角落里一直沉默的裴家当家人突然开口,他声音压得极低,却带着一股破釜沉舟的狠劲,像是从牙缝里挤出来的:
“大不了……就搏一搏。反正左右都是死,与其窝窝囊囊被朝廷抄家灭门,不如拉上几个垫背的,死也要死出点名堂来!”
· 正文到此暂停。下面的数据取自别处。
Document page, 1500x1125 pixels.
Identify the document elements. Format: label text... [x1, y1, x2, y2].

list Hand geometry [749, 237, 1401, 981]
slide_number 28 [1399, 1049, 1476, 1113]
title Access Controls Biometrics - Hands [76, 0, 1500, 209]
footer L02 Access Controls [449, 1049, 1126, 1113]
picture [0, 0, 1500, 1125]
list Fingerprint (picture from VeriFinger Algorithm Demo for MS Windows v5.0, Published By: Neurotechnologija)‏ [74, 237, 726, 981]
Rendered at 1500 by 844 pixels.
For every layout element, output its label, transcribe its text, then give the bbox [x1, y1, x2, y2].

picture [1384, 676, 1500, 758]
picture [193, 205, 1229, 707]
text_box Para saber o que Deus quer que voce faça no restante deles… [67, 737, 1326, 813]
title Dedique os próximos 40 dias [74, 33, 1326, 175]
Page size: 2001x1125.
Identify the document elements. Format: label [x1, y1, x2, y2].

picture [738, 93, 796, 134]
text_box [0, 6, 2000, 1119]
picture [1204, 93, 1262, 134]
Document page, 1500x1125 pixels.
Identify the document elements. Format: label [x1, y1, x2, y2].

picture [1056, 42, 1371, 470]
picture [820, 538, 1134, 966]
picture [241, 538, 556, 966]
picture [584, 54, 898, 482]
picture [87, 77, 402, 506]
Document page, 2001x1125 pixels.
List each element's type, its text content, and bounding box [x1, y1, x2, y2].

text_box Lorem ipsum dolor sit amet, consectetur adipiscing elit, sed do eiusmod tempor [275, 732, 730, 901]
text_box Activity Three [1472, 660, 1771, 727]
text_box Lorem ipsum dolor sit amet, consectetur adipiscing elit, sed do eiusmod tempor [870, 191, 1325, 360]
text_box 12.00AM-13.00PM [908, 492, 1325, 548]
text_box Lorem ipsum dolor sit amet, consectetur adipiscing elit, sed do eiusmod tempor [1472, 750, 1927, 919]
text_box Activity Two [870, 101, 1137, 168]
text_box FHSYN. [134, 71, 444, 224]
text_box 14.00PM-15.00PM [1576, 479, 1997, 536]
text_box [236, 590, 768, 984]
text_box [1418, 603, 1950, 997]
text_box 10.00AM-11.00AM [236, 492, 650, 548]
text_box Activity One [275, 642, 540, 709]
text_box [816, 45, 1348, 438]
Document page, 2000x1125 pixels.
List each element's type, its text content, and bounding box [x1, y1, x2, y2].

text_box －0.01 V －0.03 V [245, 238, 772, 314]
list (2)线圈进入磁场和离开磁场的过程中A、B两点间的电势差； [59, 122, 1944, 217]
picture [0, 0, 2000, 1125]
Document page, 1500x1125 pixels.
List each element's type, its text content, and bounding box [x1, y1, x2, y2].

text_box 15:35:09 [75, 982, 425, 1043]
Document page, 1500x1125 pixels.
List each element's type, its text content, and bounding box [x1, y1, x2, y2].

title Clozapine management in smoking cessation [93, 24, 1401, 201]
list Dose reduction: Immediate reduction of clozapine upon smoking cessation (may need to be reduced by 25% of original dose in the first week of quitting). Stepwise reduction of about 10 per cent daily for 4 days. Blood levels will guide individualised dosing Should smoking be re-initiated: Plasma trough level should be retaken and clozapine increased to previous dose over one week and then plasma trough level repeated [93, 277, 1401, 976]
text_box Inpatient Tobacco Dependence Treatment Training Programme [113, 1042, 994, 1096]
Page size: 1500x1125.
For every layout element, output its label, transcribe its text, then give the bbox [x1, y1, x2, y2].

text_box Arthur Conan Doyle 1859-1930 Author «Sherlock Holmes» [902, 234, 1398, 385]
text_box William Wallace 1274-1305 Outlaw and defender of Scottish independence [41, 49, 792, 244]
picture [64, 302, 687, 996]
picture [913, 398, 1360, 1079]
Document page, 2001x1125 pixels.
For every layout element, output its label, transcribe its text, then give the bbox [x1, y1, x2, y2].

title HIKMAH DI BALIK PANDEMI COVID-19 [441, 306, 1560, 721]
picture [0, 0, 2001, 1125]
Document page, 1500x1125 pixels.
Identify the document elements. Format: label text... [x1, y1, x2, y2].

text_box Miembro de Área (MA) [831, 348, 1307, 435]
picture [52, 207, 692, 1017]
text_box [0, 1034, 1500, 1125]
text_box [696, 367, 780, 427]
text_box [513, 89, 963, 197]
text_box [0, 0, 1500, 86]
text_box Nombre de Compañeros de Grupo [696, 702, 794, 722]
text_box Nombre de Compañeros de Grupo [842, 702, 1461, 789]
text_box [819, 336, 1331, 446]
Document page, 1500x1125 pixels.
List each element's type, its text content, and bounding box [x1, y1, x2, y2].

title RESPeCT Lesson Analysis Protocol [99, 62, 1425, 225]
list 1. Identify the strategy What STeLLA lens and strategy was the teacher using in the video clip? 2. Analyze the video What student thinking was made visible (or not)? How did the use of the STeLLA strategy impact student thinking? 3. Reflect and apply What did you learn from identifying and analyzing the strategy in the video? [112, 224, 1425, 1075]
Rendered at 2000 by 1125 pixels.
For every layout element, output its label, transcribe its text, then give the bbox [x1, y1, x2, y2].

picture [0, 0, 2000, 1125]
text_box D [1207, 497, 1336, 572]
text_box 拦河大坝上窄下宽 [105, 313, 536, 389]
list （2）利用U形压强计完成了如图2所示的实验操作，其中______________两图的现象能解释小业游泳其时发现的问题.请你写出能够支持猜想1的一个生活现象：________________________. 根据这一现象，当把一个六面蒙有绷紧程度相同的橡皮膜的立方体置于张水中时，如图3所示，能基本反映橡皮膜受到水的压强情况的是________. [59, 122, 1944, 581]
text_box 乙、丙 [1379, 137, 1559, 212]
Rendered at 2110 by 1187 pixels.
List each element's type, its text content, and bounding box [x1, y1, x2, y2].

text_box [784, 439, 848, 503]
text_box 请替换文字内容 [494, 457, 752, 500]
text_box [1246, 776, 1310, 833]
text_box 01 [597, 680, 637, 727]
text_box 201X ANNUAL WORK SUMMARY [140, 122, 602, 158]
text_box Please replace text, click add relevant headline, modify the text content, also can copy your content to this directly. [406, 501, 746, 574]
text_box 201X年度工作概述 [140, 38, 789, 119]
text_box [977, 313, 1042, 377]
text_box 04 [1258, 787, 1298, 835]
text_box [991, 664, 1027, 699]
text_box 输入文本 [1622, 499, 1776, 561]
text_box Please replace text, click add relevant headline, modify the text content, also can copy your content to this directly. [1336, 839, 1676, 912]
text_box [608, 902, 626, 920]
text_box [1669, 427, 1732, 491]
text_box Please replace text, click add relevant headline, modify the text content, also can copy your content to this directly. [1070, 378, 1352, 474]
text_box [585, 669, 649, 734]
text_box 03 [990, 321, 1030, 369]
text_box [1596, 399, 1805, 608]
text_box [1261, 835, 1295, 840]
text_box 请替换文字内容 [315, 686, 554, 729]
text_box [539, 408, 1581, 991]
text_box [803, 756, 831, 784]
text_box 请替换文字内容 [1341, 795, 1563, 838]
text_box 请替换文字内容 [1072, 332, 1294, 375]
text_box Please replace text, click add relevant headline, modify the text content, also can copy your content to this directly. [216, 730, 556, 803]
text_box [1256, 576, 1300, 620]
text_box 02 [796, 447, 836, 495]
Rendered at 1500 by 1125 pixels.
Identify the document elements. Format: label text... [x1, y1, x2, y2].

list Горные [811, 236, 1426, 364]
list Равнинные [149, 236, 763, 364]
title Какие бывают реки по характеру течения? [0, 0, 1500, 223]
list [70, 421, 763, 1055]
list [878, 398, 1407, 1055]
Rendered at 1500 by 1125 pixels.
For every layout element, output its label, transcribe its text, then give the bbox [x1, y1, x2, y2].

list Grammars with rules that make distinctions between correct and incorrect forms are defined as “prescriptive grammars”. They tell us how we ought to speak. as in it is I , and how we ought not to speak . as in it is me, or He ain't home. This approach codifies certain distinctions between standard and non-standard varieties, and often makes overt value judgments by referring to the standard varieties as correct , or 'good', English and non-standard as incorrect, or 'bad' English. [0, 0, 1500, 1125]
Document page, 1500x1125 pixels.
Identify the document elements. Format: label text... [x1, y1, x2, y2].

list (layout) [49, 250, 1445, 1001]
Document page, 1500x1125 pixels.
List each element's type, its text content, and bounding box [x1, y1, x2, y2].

这话像一颗石子投入平静的湖面,瞬间打破了房间里的沉寂。
卢承业猛地抬头看向他,眼底闪过一丝复杂的情绪。
有惊讶,有犹豫,却也藏着几分不易察觉的认同。
郑成功攥紧了拳头,指节泛白,嘴唇动了动,最终却只是重重地叹了口气:
“裴兄,你这话……咱们不是没想过。可真要走到那一步,就是玉石俱焚啊。”
“玉石俱焚?咱们现在还有得选吗?”
裴文清冷笑一声,身体微微前倾,目光扫过众人,
“朝廷容不下咱们,严世蕃要刮咱们的骨、吸咱们的血,海正拿着查案的名头,步步紧逼,咱们退一步,就是万丈深渊!与其等着被他们慢慢耗死,不如主动出手,让他们知道,咱们盐商也不是好捏的软柿子!”
王显宗皱着眉,手指无意识地敲击着桌面:
“可……可那是朝廷啊。咱们手里没有兵权,没有靠山,怎么跟朝廷斗?这跟以卵击石有什么区别?”
“怎么没的斗?”
裴文清眼神一厉,“咱们在两淮经营这么多年,虽说没有兵权,可手里有人!有银子!这些年,咱们养着的那些人,哪个不是对官府怨声载道?只要咱们振臂一呼,未必不能闹出点动静来!”
他顿了顿,声音压得更低:
“而且……咱们早就该动手了。阳奉阴违了这么久,也该让他们尝尝咱们的厉害。”
这话一出,房间里的气氛瞬间变了。
谁也没有想到平时最像读书人的裴文清居然这么狠,这么有胆。
没人再反驳,也没人再提“退路”,反而都默认了这份狠劲。
其实他们心里比谁都清楚,从严家被灭门的那一刻起,“退路”就早已不存在了。
方才那般认真地讨论逃跑、疏通关系、投靠势力,不过是自欺欺人罢了,是他们在绝境中最后一点对“生”的奢望。
可这份奢望,在朝堂步步紧逼的压力下,早已被碾得粉碎。
卢承业缓缓抬起头,眼底的犹豫渐渐褪去,取而代之的是一种决绝。